(WHAT YOU WILL DO): The records below must be copied in full; omit the images.

----- SOURCE MATERIAL -----

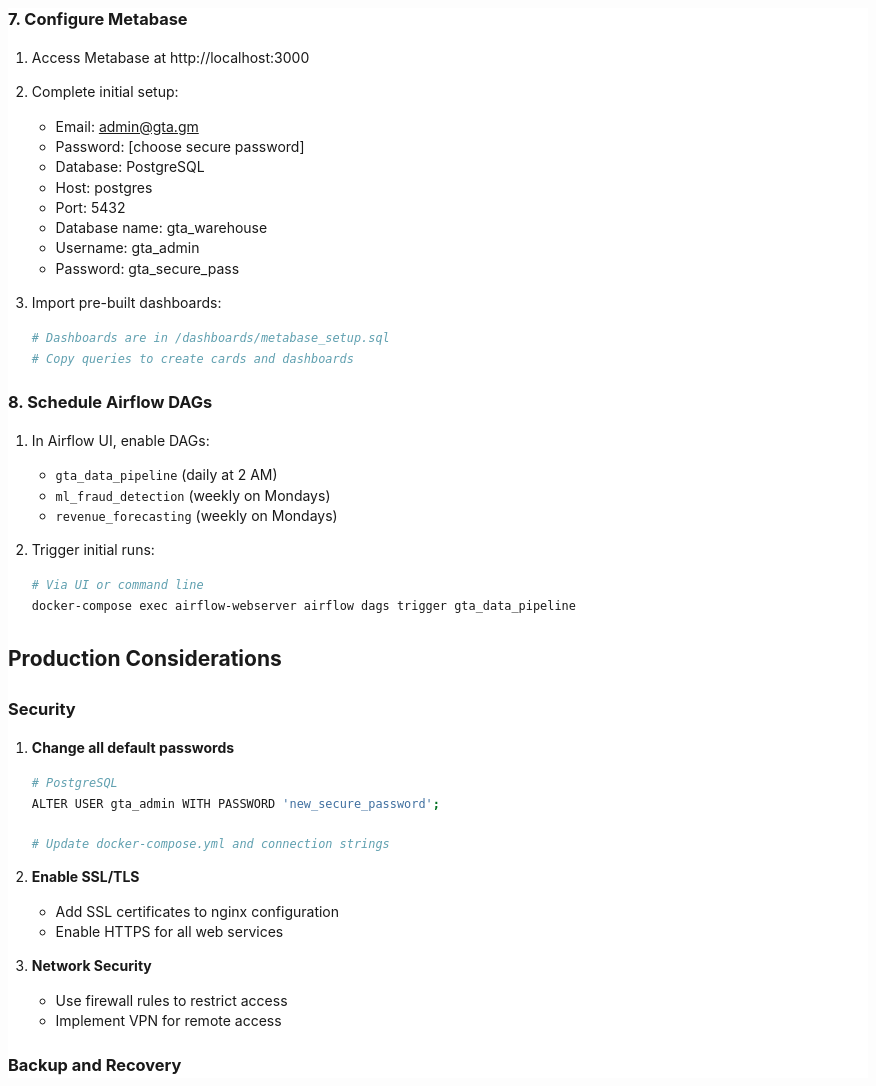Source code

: ### 7. Configure Metabase

1. Access Metabase at http://localhost:3000
2. Complete initial setup:
   - Email: admin@gta.gm
   - Password: [choose secure password]
   - Database: PostgreSQL
   - Host: postgres
   - Port: 5432
   - Database name: gta_warehouse
   - Username: gta_admin
   - Password: gta_secure_pass

3. Import pre-built dashboards:
   ```bash
   # Dashboards are in /dashboards/metabase_setup.sql
   # Copy queries to create cards and dashboards
   ```

### 8. Schedule Airflow DAGs

1. In Airflow UI, enable DAGs:
   - `gta_data_pipeline` (daily at 2 AM)
   - `ml_fraud_detection` (weekly on Mondays)
   - `revenue_forecasting` (weekly on Mondays)

2. Trigger initial runs:
   ```bash
   # Via UI or command line
   docker-compose exec airflow-webserver airflow dags trigger gta_data_pipeline
   ```

## Production Considerations

### Security

1. **Change all default passwords**
   ```bash
   # PostgreSQL
   ALTER USER gta_admin WITH PASSWORD 'new_secure_password';
   
   # Update docker-compose.yml and connection strings
   ```

2. **Enable SSL/TLS**
   - Add SSL certificates to nginx configuration
   - Enable HTTPS for all web services

3. **Network Security**
   - Use firewall rules to restrict access
   - Implement VPN for remote access

### Backup and Recovery
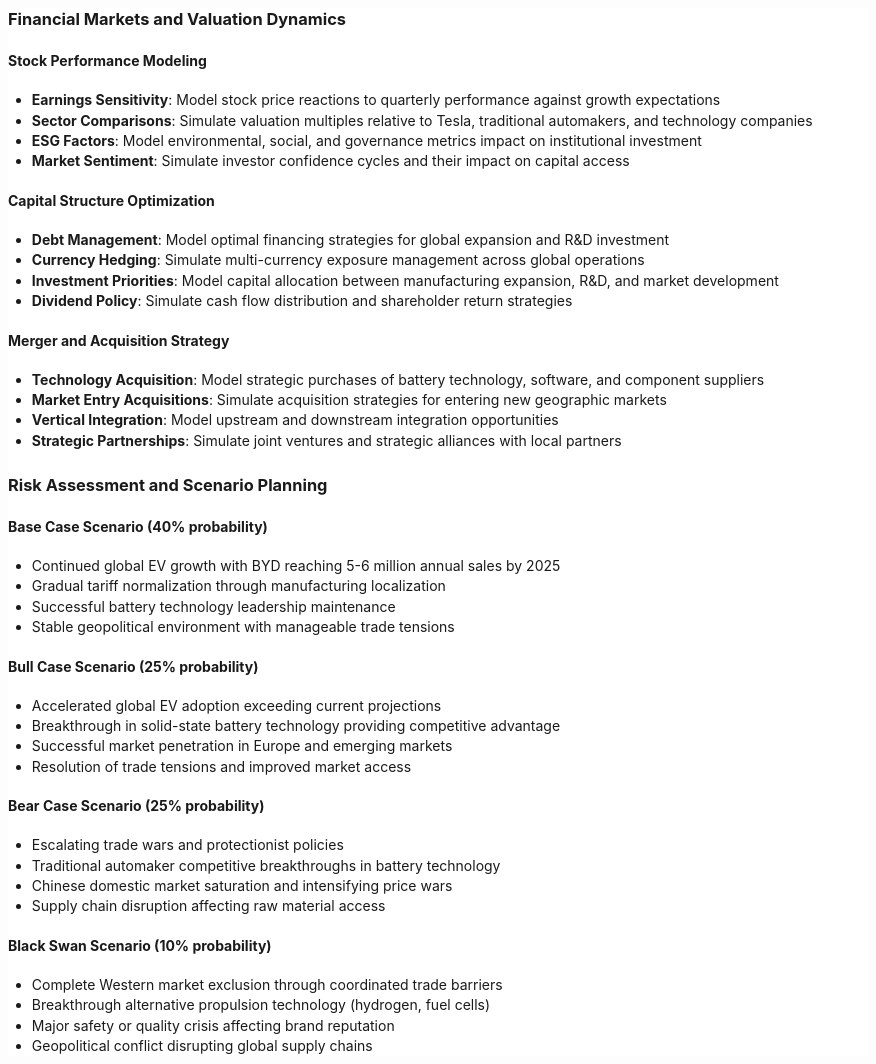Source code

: ### **Financial Markets and Valuation Dynamics**

#### **Stock Performance Modeling**
- **Earnings Sensitivity**: Model stock price reactions to quarterly performance against growth expectations
- **Sector Comparisons**: Simulate valuation multiples relative to Tesla, traditional automakers, and technology companies
- **ESG Factors**: Model environmental, social, and governance metrics impact on institutional investment
- **Market Sentiment**: Simulate investor confidence cycles and their impact on capital access

#### **Capital Structure Optimization**
- **Debt Management**: Model optimal financing strategies for global expansion and R&D investment
- **Currency Hedging**: Simulate multi-currency exposure management across global operations
- **Investment Priorities**: Model capital allocation between manufacturing expansion, R&D, and market development
- **Dividend Policy**: Simulate cash flow distribution and shareholder return strategies

#### **Merger and Acquisition Strategy**
- **Technology Acquisition**: Model strategic purchases of battery technology, software, and component suppliers
- **Market Entry Acquisitions**: Simulate acquisition strategies for entering new geographic markets
- **Vertical Integration**: Model upstream and downstream integration opportunities
- **Strategic Partnerships**: Simulate joint ventures and strategic alliances with local partners

### **Risk Assessment and Scenario Planning**

#### **Base Case Scenario (40% probability)**
- Continued global EV growth with BYD reaching 5-6 million annual sales by 2025
- Gradual tariff normalization through manufacturing localization
- Successful battery technology leadership maintenance
- Stable geopolitical environment with manageable trade tensions

#### **Bull Case Scenario (25% probability)**
- Accelerated global EV adoption exceeding current projections
- Breakthrough in solid-state battery technology providing competitive advantage
- Successful market penetration in Europe and emerging markets
- Resolution of trade tensions and improved market access

#### **Bear Case Scenario (25% probability)**
- Escalating trade wars and protectionist policies
- Traditional automaker competitive breakthroughs in battery technology
- Chinese domestic market saturation and intensifying price wars
- Supply chain disruption affecting raw material access

#### **Black Swan Scenario (10% probability)**
- Complete Western market exclusion through coordinated trade barriers
- Breakthrough alternative propulsion technology (hydrogen, fuel cells)
- Major safety or quality crisis affecting brand reputation
- Geopolitical conflict disrupting global supply chains
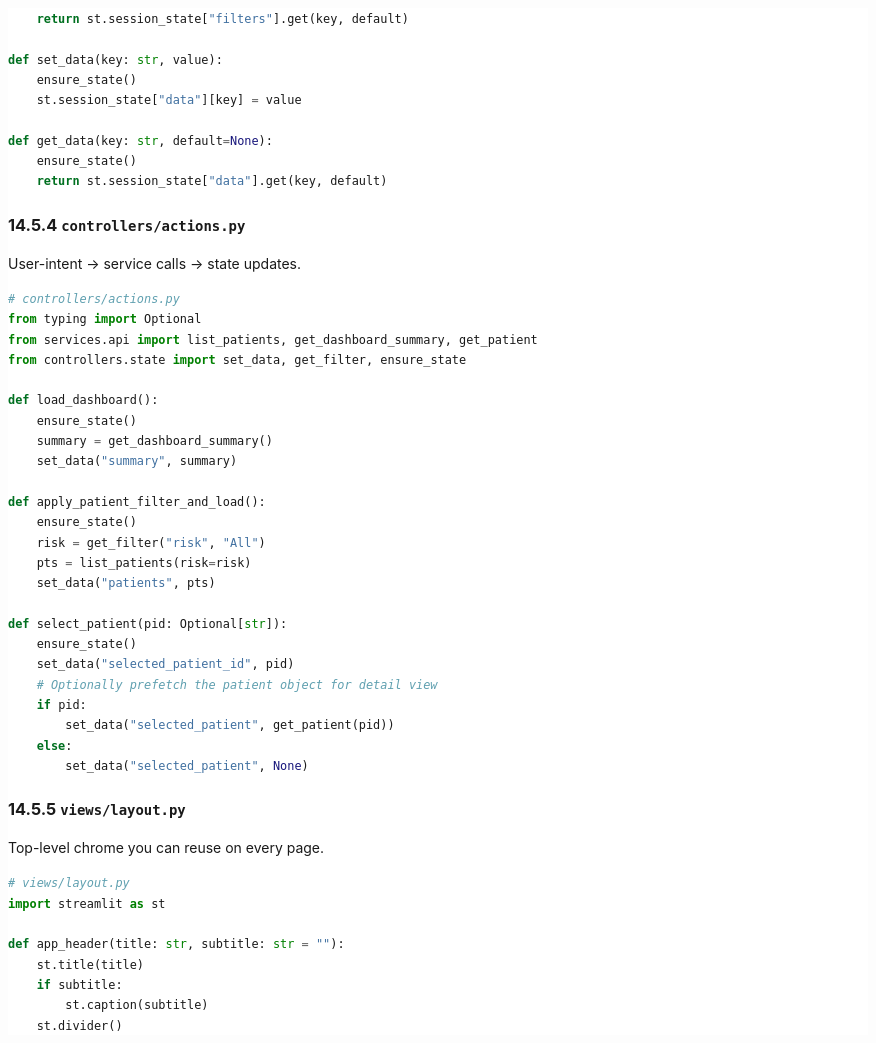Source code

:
 ```python
    return st.session_state["filters"].get(key, default)

def set_data(key: str, value):
    ensure_state()
    st.session_state["data"][key] = value

def get_data(key: str, default=None):
    ensure_state()
    return st.session_state["data"].get(key, default)
```

### 14.5.4 `controllers/actions.py`

User-intent → service calls → state updates.

```python
# controllers/actions.py
from typing import Optional
from services.api import list_patients, get_dashboard_summary, get_patient
from controllers.state import set_data, get_filter, ensure_state

def load_dashboard():
    ensure_state()
    summary = get_dashboard_summary()
    set_data("summary", summary)

def apply_patient_filter_and_load():
    ensure_state()
    risk = get_filter("risk", "All")
    pts = list_patients(risk=risk)
    set_data("patients", pts)

def select_patient(pid: Optional[str]):
    ensure_state()
    set_data("selected_patient_id", pid)
    # Optionally prefetch the patient object for detail view
    if pid:
        set_data("selected_patient", get_patient(pid))
    else:
        set_data("selected_patient", None)
```

### 14.5.5 `views/layout.py`

Top-level chrome you can reuse on every page.

```python
# views/layout.py
import streamlit as st

def app_header(title: str, subtitle: str = ""):
    st.title(title)
    if subtitle:
        st.caption(subtitle)
    st.divider()
```
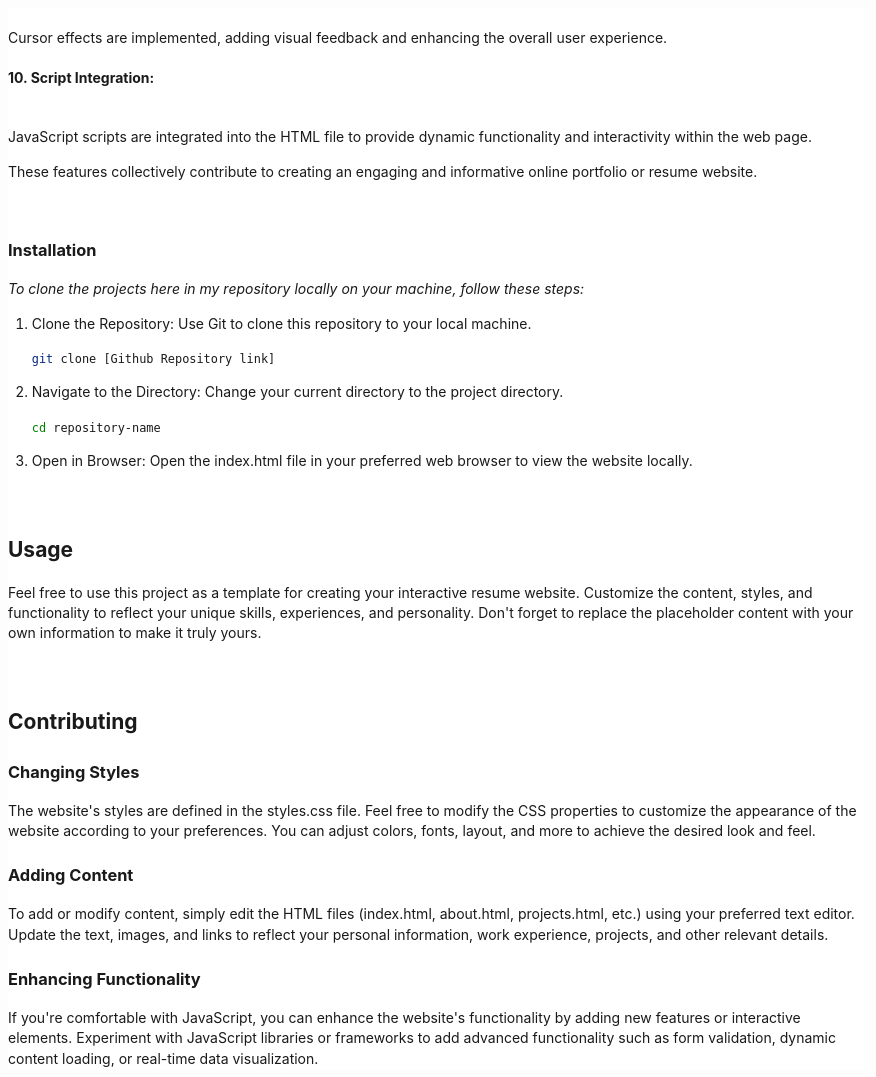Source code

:    </br>Cursor effects are implemented, adding visual feedback and enhancing the overall user experience.
#### 10. Script Integration:
   </br>JavaScript scripts are integrated into the HTML file to provide dynamic functionality and interactivity within the web page.

These features collectively contribute to creating an engaging and informative online portfolio or resume website.

</br>

### Installation

_To clone the projects here in my repository locally on your machine, follow these steps:_

1. Clone the Repository: Use Git to clone this repository to your local machine.
   ```sh
   git clone [Github Repository link]
   ```
2. Navigate to the Directory: Change your current directory to the project directory.
   ```sh
   cd repository-name
   ```
3. Open in Browser: Open the index.html file in your preferred web browser to view the website locally.

</br>

## Usage

Feel free to use this project as a template for creating your interactive resume website. Customize the content, styles, and functionality to reflect your unique skills, experiences, and personality. Don't forget to replace the placeholder content with your own information to make it truly yours.

</br>

## Contributing

### Changing Styles
The website's styles are defined in the styles.css file. Feel free to modify the CSS properties to customize the appearance of the website according to your preferences. You can adjust colors, fonts, layout, and more to achieve the desired look and feel.

### Adding Content
To add or modify content, simply edit the HTML files (index.html, about.html, projects.html, etc.) using your preferred text editor. Update the text, images, and links to reflect your personal information, work experience, projects, and other relevant details.

### Enhancing Functionality
If you're comfortable with JavaScript, you can enhance the website's functionality by adding new features or interactive elements. Experiment with JavaScript libraries or frameworks to add advanced functionality such as form validation, dynamic content loading, or real-time data visualization.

-----

(RESULT OF THIS TASK):
Source code

: ### 7. Configure Metabase

1. Access Metabase at http://localhost:3000
2. Complete initial setup:
   - Email: admin@gta.gm
   - Password: [choose secure password]
   - Database: PostgreSQL
   - Host: postgres
   - Port: 5432
   - Database name: gta_warehouse
   - Username: gta_admin
   - Password: gta_secure_pass

3. Import pre-built dashboards:
   ```bash
   # Dashboards are in /dashboards/metabase_setup.sql
   # Copy queries to create cards and dashboards
   ```

### 8. Schedule Airflow DAGs

1. In Airflow UI, enable DAGs:
   - `gta_data_pipeline` (daily at 2 AM)
   - `ml_fraud_detection` (weekly on Mondays)
   - `revenue_forecasting` (weekly on Mondays)

2. Trigger initial runs:
   ```bash
   # Via UI or command line
   docker-compose exec airflow-webserver airflow dags trigger gta_data_pipeline
   ```

## Production Considerations

### Security

1. **Change all default passwords**
   ```bash
   # PostgreSQL
   ALTER USER gta_admin WITH PASSWORD 'new_secure_password';
   
   # Update docker-compose.yml and connection strings
   ```

2. **Enable SSL/TLS**
   - Add SSL certificates to nginx configuration
   - Enable HTTPS for all web services

3. **Network Security**
   - Use firewall rules to restrict access
   - Implement VPN for remote access

### Backup and Recovery
Source code

: ### **Financial Markets and Valuation Dynamics**

#### **Stock Performance Modeling**
- **Earnings Sensitivity**: Model stock price reactions to quarterly performance against growth expectations
- **Sector Comparisons**: Simulate valuation multiples relative to Tesla, traditional automakers, and technology companies
- **ESG Factors**: Model environmental, social, and governance metrics impact on institutional investment
- **Market Sentiment**: Simulate investor confidence cycles and their impact on capital access

#### **Capital Structure Optimization**
- **Debt Management**: Model optimal financing strategies for global expansion and R&D investment
- **Currency Hedging**: Simulate multi-currency exposure management across global operations
- **Investment Priorities**: Model capital allocation between manufacturing expansion, R&D, and market development
- **Dividend Policy**: Simulate cash flow distribution and shareholder return strategies

#### **Merger and Acquisition Strategy**
- **Technology Acquisition**: Model strategic purchases of battery technology, software, and component suppliers
- **Market Entry Acquisitions**: Simulate acquisition strategies for entering new geographic markets
- **Vertical Integration**: Model upstream and downstream integration opportunities
- **Strategic Partnerships**: Simulate joint ventures and strategic alliances with local partners

### **Risk Assessment and Scenario Planning**

#### **Base Case Scenario (40% probability)**
- Continued global EV growth with BYD reaching 5-6 million annual sales by 2025
- Gradual tariff normalization through manufacturing localization
- Successful battery technology leadership maintenance
- Stable geopolitical environment with manageable trade tensions

#### **Bull Case Scenario (25% probability)**
- Accelerated global EV adoption exceeding current projections
- Breakthrough in solid-state battery technology providing competitive advantage
- Successful market penetration in Europe and emerging markets
- Resolution of trade tensions and improved market access

#### **Bear Case Scenario (25% probability)**
- Escalating trade wars and protectionist policies
- Traditional automaker competitive breakthroughs in battery technology
- Chinese domestic market saturation and intensifying price wars
- Supply chain disruption affecting raw material access

#### **Black Swan Scenario (10% probability)**
- Complete Western market exclusion through coordinated trade barriers
- Breakthrough alternative propulsion technology (hydrogen, fuel cells)
- Major safety or quality crisis affecting brand reputation
- Geopolitical conflict disrupting global supply chains
Source code

:
 ```python
    return st.session_state["filters"].get(key, default)

def set_data(key: str, value):
    ensure_state()
    st.session_state["data"][key] = value

def get_data(key: str, default=None):
    ensure_state()
    return st.session_state["data"].get(key, default)
```

### 14.5.4 `controllers/actions.py`

User-intent → service calls → state updates.

```python
# controllers/actions.py
from typing import Optional
from services.api import list_patients, get_dashboard_summary, get_patient
from controllers.state import set_data, get_filter, ensure_state

def load_dashboard():
    ensure_state()
    summary = get_dashboard_summary()
    set_data("summary", summary)

def apply_patient_filter_and_load():
    ensure_state()
    risk = get_filter("risk", "All")
    pts = list_patients(risk=risk)
    set_data("patients", pts)

def select_patient(pid: Optional[str]):
    ensure_state()
    set_data("selected_patient_id", pid)
    # Optionally prefetch the patient object for detail view
    if pid:
        set_data("selected_patient", get_patient(pid))
    else:
        set_data("selected_patient", None)
```

### 14.5.5 `views/layout.py`

Top-level chrome you can reuse on every page.

```python
# views/layout.py
import streamlit as st

def app_header(title: str, subtitle: str = ""):
    st.title(title)
    if subtitle:
        st.caption(subtitle)
    st.divider()
```
Source code

:    </br>Cursor effects are implemented, adding visual feedback and enhancing the overall user experience.
#### 10. Script Integration:
   </br>JavaScript scripts are integrated into the HTML file to provide dynamic functionality and interactivity within the web page.

These features collectively contribute to creating an engaging and informative online portfolio or resume website.

</br>

### Installation

_To clone the projects here in my repository locally on your machine, follow these steps:_

1. Clone the Repository: Use Git to clone this repository to your local machine.
   ```sh
   git clone [Github Repository link]
   ```
2. Navigate to the Directory: Change your current directory to the project directory.
   ```sh
   cd repository-name
   ```
3. Open in Browser: Open the index.html file in your preferred web browser to view the website locally.

</br>

## Usage

Feel free to use this project as a template for creating your interactive resume website. Customize the content, styles, and functionality to reflect your unique skills, experiences, and personality. Don't forget to replace the placeholder content with your own information to make it truly yours.

</br>

## Contributing

### Changing Styles
The website's styles are defined in the styles.css file. Feel free to modify the CSS properties to customize the appearance of the website according to your preferences. You can adjust colors, fonts, layout, and more to achieve the desired look and feel.

### Adding Content
To add or modify content, simply edit the HTML files (index.html, about.html, projects.html, etc.) using your preferred text editor. Update the text, images, and links to reflect your personal information, work experience, projects, and other relevant details.

### Enhancing Functionality
If you're comfortable with JavaScript, you can enhance the website's functionality by adding new features or interactive elements. Experiment with JavaScript libraries or frameworks to add advanced functionality such as form validation, dynamic content loading, or real-time data visualization.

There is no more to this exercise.